To win, Birkett must keep the focus on
Lisa Madigan (or both Madigans), and make the election a referendum on her lack
of qualifications. He must run a negative, anti-Madigan campaign. To win,
Madigan must “define” Birkett as an unacceptable candidate. She must
highlight his opposition to abortion rights, and his role in the case of Rolando
Cruz, who was charged with and convicted for the 1983 murder of Jeanine Nicarico.
Cruz was sentenced to death, but that was later overturned, and he was freed,
but only after evidence surfaced that three former county prosecutors and four
sheriff’s officers fabricatred evidence, and conspired to frame Cruz.
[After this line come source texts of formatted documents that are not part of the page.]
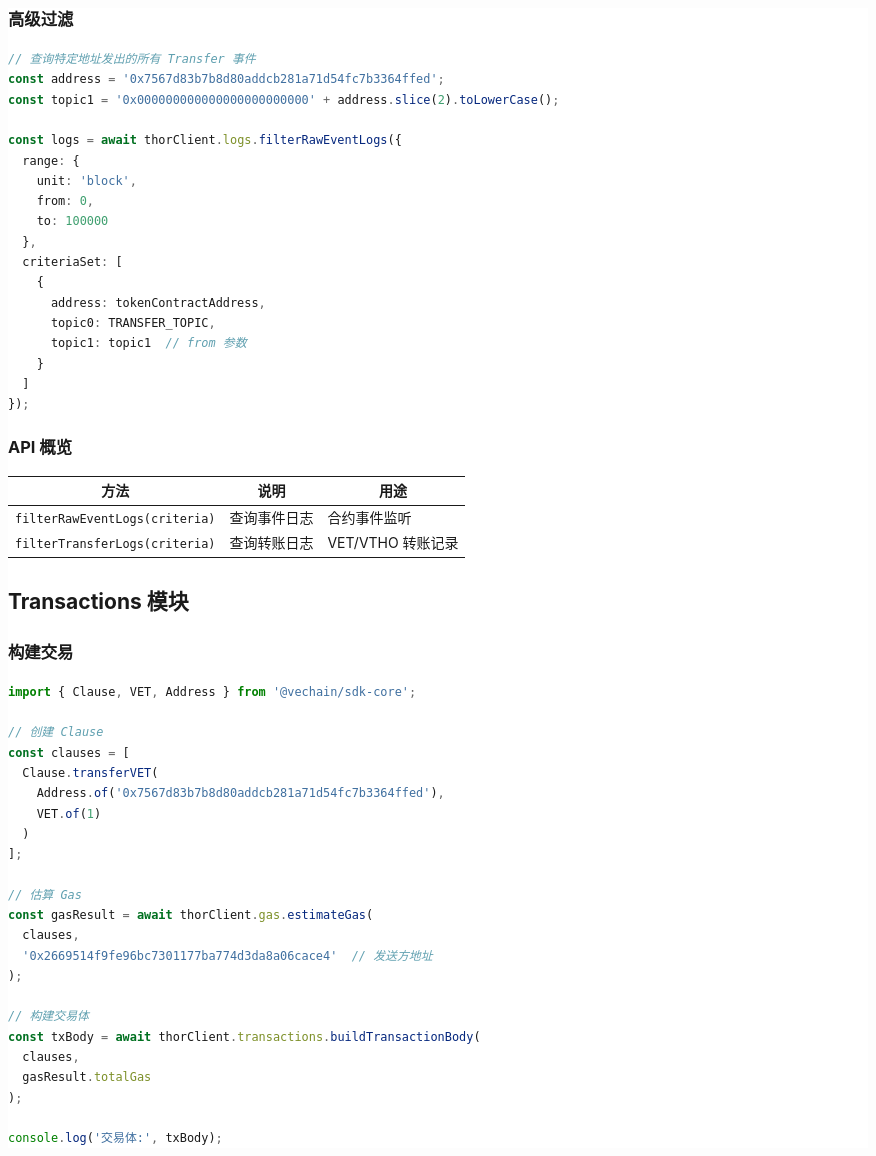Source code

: ### 高级过滤

```ts
// 查询特定地址发出的所有 Transfer 事件
const address = '0x7567d83b7b8d80addcb281a71d54fc7b3364ffed';
const topic1 = '0x000000000000000000000000' + address.slice(2).toLowerCase();

const logs = await thorClient.logs.filterRawEventLogs({
  range: {
    unit: 'block',
    from: 0,
    to: 100000
  },
  criteriaSet: [
    {
      address: tokenContractAddress,
      topic0: TRANSFER_TOPIC,
      topic1: topic1  // from 参数
    }
  ]
});
```

### API 概览

| 方法 | 说明 | 用途 |
|------|------|------|
| `filterRawEventLogs(criteria)` | 查询事件日志 | 合约事件监听 |
| `filterTransferLogs(criteria)` | 查询转账日志 | VET/VTHO 转账记录 |

## Transactions 模块

### 构建交易

```ts
import { Clause, VET, Address } from '@vechain/sdk-core';

// 创建 Clause
const clauses = [
  Clause.transferVET(
    Address.of('0x7567d83b7b8d80addcb281a71d54fc7b3364ffed'),
    VET.of(1)
  )
];

// 估算 Gas
const gasResult = await thorClient.gas.estimateGas(
  clauses,
  '0x2669514f9fe96bc7301177ba774d3da8a06cace4'  // 发送方地址
);

// 构建交易体
const txBody = await thorClient.transactions.buildTransactionBody(
  clauses,
  gasResult.totalGas
);

console.log('交易体:', txBody);
```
Birkett was not involved in the original
prosecution, nor was he among the prosecutors who argued against overturning the
appeal on several occasions during the late 1980s and early 1990s, when Jim Ryan
was State’s Attorney. But he was State’s Attorney in 1998, when Cruz had his
last retrial, and he opposed any change of verdict.
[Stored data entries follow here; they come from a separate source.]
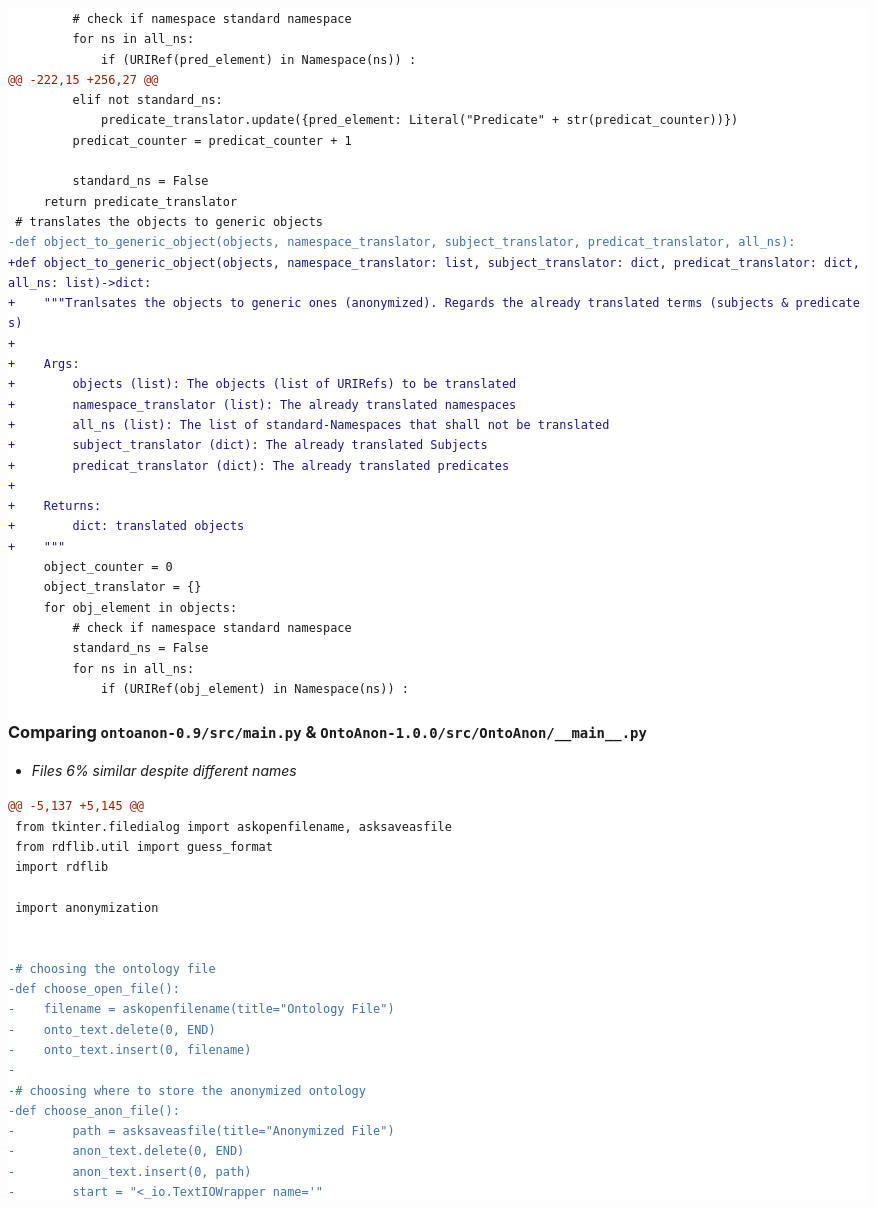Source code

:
 ```diff
         # check if namespace standard namespace
         for ns in all_ns:
             if (URIRef(pred_element) in Namespace(ns)) :
@@ -222,15 +256,27 @@
         elif not standard_ns:
             predicate_translator.update({pred_element: Literal("Predicate" + str(predicat_counter))})
         predicat_counter = predicat_counter + 1
 
         standard_ns = False
     return predicate_translator
 # translates the objects to generic objects
-def object_to_generic_object(objects, namespace_translator, subject_translator, predicat_translator, all_ns):
+def object_to_generic_object(objects, namespace_translator: list, subject_translator: dict, predicat_translator: dict, all_ns: list)->dict:
+    """Tranlsates the objects to generic ones (anonymized). Regards the already translated terms (subjects & predicates)
+
+    Args:
+        objects (list): The objects (list of URIRefs) to be translated
+        namespace_translator (list): The already translated namespaces
+        all_ns (list): The list of standard-Namespaces that shall not be translated
+        subject_translator (dict): The already translated Subjects
+        predicat_translator (dict): The already translated predicates
+
+    Returns:
+        dict: translated objects
+    """
     object_counter = 0
     object_translator = {}
     for obj_element in objects:
         # check if namespace standard namespace
         standard_ns = False
         for ns in all_ns:
             if (URIRef(obj_element) in Namespace(ns)) :
```

### Comparing `ontoanon-0.9/src/main.py` & `OntoAnon-1.0.0/src/OntoAnon/__main__.py`

 * *Files 6% similar despite different names*

```diff
@@ -5,137 +5,145 @@
 from tkinter.filedialog import askopenfilename, asksaveasfile
 from rdflib.util import guess_format
 import rdflib
 
 import anonymization
 
 
-# choosing the ontology file
-def choose_open_file():
-    filename = askopenfilename(title="Ontology File")
-    onto_text.delete(0, END)
-    onto_text.insert(0, filename)
-
-# choosing where to store the anonymized ontology
-def choose_anon_file():
-        path = asksaveasfile(title="Anonymized File")
-        anon_text.delete(0, END)
-        anon_text.insert(0, path)
-        start = "<_io.TextIOWrapper name='"
```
However, it was Birkett who ordered the DNA test which led to Cruz’s
retrial.
Birkett is also a strong advocate of the
death penalty, and opposes Governor George Ryan’s current moratorium; Madigan
also supports the death penalty, but supports the moratorium. That won’t be a
major issue. Birkett advocated a life sentence – not the death penalty -- for
Marilyn Lemak, the Naperville mother who was convicted of
killing her three children. Had Birkett sought death, he could have been
attacked as being too harsh. Madigan
can’t now criticize him for being too soft, so the “death penalty” issue
disappears.
Birkett also prosecuted Bob Hickman, Jim
Edgar’s former finance chairman, and former Chicago Alderman Joe Kotlarz,
winning convictions on conspiracy charges.
Birkett,
although unknown and not well-financed, won his primary comfortably over Bob
Coleman, 514,946-288,829. Coleman spent heavily on cornball TV ads, with minimal
impact; he got only 35.9 percent. Coleman engaged in no negative attacks, so
Birkett came out of the primary in fine shape.
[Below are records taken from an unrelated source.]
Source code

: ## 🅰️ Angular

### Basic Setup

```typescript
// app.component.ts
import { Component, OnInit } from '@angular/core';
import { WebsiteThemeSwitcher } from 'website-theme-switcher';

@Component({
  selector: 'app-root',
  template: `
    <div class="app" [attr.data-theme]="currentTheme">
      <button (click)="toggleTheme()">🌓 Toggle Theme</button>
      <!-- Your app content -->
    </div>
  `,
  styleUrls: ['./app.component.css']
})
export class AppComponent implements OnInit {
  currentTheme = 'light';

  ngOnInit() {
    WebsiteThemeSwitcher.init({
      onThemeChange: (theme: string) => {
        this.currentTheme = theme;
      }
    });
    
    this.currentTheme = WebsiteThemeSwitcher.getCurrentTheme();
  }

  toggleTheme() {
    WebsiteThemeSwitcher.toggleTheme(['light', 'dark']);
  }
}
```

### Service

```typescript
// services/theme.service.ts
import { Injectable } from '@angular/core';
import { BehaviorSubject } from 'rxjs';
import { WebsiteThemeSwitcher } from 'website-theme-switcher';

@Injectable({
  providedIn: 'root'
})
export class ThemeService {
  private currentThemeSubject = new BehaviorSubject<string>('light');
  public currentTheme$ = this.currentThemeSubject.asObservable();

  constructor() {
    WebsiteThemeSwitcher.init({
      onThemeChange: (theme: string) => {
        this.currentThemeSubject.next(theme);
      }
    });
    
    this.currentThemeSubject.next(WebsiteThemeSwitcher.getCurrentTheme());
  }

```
The first post-primary poll put Madigan ahead of Birkett by a 47-40
margin. That’s not good news for Madigan, since she has wide name
identification, and should be up by a much bigger margin. As detailed in last
week’s vote chart, Ryan won big in 1998 against Miriam Santos – another
flawed female Democrat from Chicago (although Santos had not been indicted and
convicted at that time) – by taking 77.8 percent of the vote in the collar
counties, 66.7 percent in the Cook County suburbs, and 67.9 percent of the vote
Downstate, on his way to a statewide margin of
783,802 (60.9 percent). Ryan got only 30 percent of the Chicago vote,
carrying several Northwest Side wards; Santos won 88.3 percent of the black
vote.
My early prediction: To
win, Birkett must come reasonably close to replicating Ryan’s 1998
performance. Turnout will be about 3.2 million. Birkett must keep the base
Republican vote, get about 200,000
of the Schmidt primary voter, and win a majority of the current undecideds, who
will vote on the basis of qualifications and newspaper endorsements (which
Birkett will get). Also, some voters are inclined to want checks-and-balances in
government; that means they may vote for Blagojevich, but also think it wise to
have somebody like Birkett as AG to
keep him in check.
Madigan, as a Democrat, will get almost 90 percent of the black vote, and
will win massively in the Southwest Side 13th and 23rd wards. Birkett needs to
get at least 20 percent of the Chicago vote, which means amassing 45 percent of
the Northwest Side vote, and 35 percent of the Lakefront vote; that’s doable.
In the Cook County suburbs, Birkett
won’t come close to Ryan’s 66.7 percent, but anti-Madigan votes by liberals
and independents will give Birkett close to 60 percent.
In the collars, where Ryan won 77.8 percent, Birkett, with all the media
endorsements, will come in with over 65 percent; and Downstate, where Ryan won
with. 67.9 percent, Birkett will top Madigan by better than 60-40. Overall, that
translates into a Birkett win by about 60,000 votes.
For most voters, the office of Attorney
General rises above politics and gender. Competence is the criterion. Unless
Madigan can somehow show Birkett to be unfit for the job, which means launching
a negative TV blitz this summer, she will lose…but it will be close.